Поэтому первые строки о фронте выбиваются из общепринятого представления о настроениях того времени: «Мы все рвались на фронт. Не только из любви к родине – хотя и не без этого, – но особенно потому, что в тылу было голодно, а мы слыхали, что на фронте кормят по другой норме. …Я представлял себе атаку, как в кино, вроде конной… А оказалось – гораздо хуже. Это тягомотно, нудно. В танке едешь, ничего не видишь и не слышишь, стоит грохот от мотора… Кроме жуткого неудобства, ничего не ощущаешь».
Все последующие воспоминания Михаила о войне построены по тому же принципу развенчания иллюзий подростка, попавшего на войну.

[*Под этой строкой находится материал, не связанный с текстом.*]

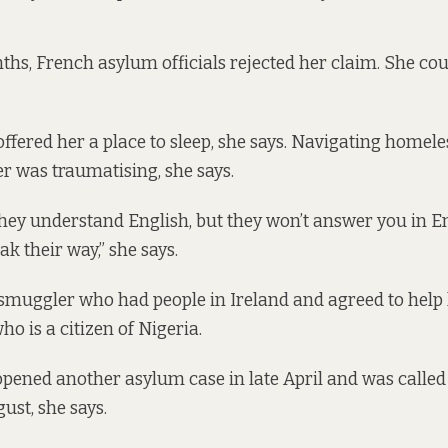
ths, French asylum officials rejected her claim. She co
offered her a place to sleep, she says. Navigating homel
r was traumatising, she says.
hey understand English, but they won’t answer you in E
k their way,” she says.
smuggler who had people in Ireland and agreed to help h
ho is a citizen of Nigeria.
 opened another asylum case in late April and was called
ust, she says.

Во время наступления он впервые увидел, как живут люди среднего достатка в других странах: «Нам говорят, они плохо жили, а выходит, что намного лучше нас. … когда врывались в их брошенные дома, то видели их благоустройство, одежду, костюмы...»
Разведшкола, в которую направили Михаила почти перед самой Победой, определила его жизнь после войны. Но внутренний конфликт между системой и человеком только разрастался, поэтому достичь чинов в армии он не мог. А в 1950 году на выборах, подойдя к избирательной урне, стал кричать: «Не голосуйте! Какие же это выборы? Это не выборы, а сплошная ложь, обман!»
Так началась его лагерная жизнь, а потом – эмиграция. Об этом – совсем немного. Но главное сказано: этот человек умудрился стать личностью в детском доме и армии, изначально созданных, чтобы обезличить всех. И может быть, поэтому иногда даже был счастлив…
Книга оборвана, как лента документального кино, как магнитофонная запись, как жизнь человека, так и не закончившего внутреннюю борьбу со своим вторым «я», которое воспитал в нём когда-то детский дом.